Kheradmand and You found the smaller carbon black particles caused double-stranded breaks in the cell’s DNA, a state that is very difficult to repair and activated T helper 17 cells, which induced chronic inflammation in the lungs.

“We showed that it’s dose-dependent,” Kheradmand said. “The more you have, the worse it is. It is also size-dependent. The bigger particles do much less damage.”

“You never get rid of this stuff,” Corry said. “It will be important to conduct further studies to fully assess the spectrum of health-risk profile.”

In the eLife article, the authors wrote: “These findings largely explain the persistent and incurable nature of smoking-related lung disease. Because no medical means of removing accumulated lung nCB (nanoparticulate carbon black) exists, our findings underscore the need for all individuals and societies to minimize the production of and exposure to smoke-related particulate air pollution and industrial nCB.”

In the Nature Immunology article, Corry built upon eLife findings by studying the role of microRNA-22 as a link in the chain from exposure to carbon black to the development of emphysema.

“We used to think of these tiny pieces of genetic material as junk,” Corry said. “Now we know that they are off-switches for protein-coding genes.

“This could be a therapeutic finding. We could design drugs to inhibit the microRNA through inhalation,” he said.

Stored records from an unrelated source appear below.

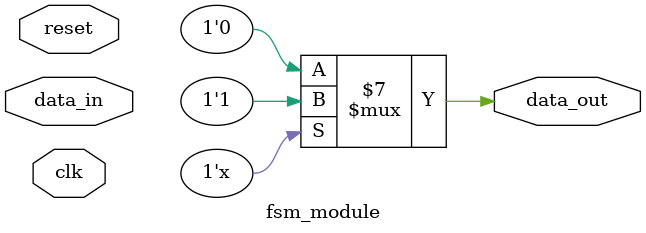
<source format=v>
module fsm_module (
    input clk,
    input reset,
    input data_in,
    output reg data_out
);

parameter STATE_0 = 2'b00;
parameter STATE_1 = 2'b01;
parameter STATE_2 = 2'b10;
parameter STATE_3 = 2'b11;

reg [1:0] current_state, next_state;
reg [3:0] counter;

always @ (posedge clk or posedge reset) begin
    if (reset) begin
        current_state <= STATE_0;
        counter <= 0;
    end else begin
        current_state <= next_state;
        counter <= counter + 1;
    end
end

always @ (current_state or data_in) begin
    case (current_state)
        STATE_0: begin
            if (data_in) begin
                next_state <= STATE_1;
            end else begin
                next_state <= STATE_0;
            end
        end
        STATE_1: begin
            if (data_in) begin
                next_state <= STATE_2;
            end else begin
                next_state <= STATE_0;
            end
        end
        STATE_2: begin
            if (data_in) begin
                next_state <= STATE_2;
            end else begin
                next_state <= STATE_0;
            end
        end
        default: begin
            next_state <= STATE_0;
        end
    endcase
end

always @ (counter) begin
    if (counter == 4'b1111) begin
        counter <= 0;
        data_out <= 1;
    end else begin
        data_out <= 0;
    end
end

endmodule
</source>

Co-authors of the eLife paper include Lu, Ming Shan, Xiaoyi Yuan, Lizhen Song, and Amanda Hendrix, all of Baylor; former Rice postdoctoral researcher Jacob Berlin of the Beckman Research Institute in Duarte, California; and Errol Samuel, Daniela Marcano, Zhengzong Sun and William Sikkema, all of Rice.

Nature Immunology co-authors include You, Antony Rodrigues, and Tianshu Yang, all of Baylor; and Samuel, Marcano and Sikkema of Rice. Corry, Kheradmand, and Tour were the authors on both reports.

The National Institutes of Health and the U.S. Veterans Affairs Office of Research and Development supported the research.

Kheradmand is a professor of pulmonary medicine at Baylor. Corry is a professor of medicine and chief of the Division of Immunology, Allergy, and Rheumatology at Baylor. Tour is the T.T. and W.F. Chao Chair in Chemistry as well as a professor of materials science and nanoengineering and of computer science.

References:

“Nanoparticulate carbon black in cigarette smoke induces DNA cleavage and TH17-mediated emphysema” by Ran You, Wen Lu, Ming Shan, Jacob M Berlin, Errol LG Samuel, Daniela C Marcano, Zhengzong Sun, William KA Sikkema, Xiaoyi Yuan, Lizhen Song, Amanda Y Hendrix, James M Tour, David B Corry and Farrah Kheradmand, 5 October 2015, eLife.
DOI: 10.7554/eLife.09623

“The microRNA miR-22 inhibits the histone deacetylase HDAC4 to promote TH17 cell–dependent emphysema” by Wen Lu, Ran You, Xiaoyi Yuan, Tianshu Yang, Errol L G Samuel, Daniela C Marcano, William K A Sikkema, James M Tour, Antony Rodriguez, Farrah Kheradmand and David B Corry, 5 October 2015, Nature Immunology.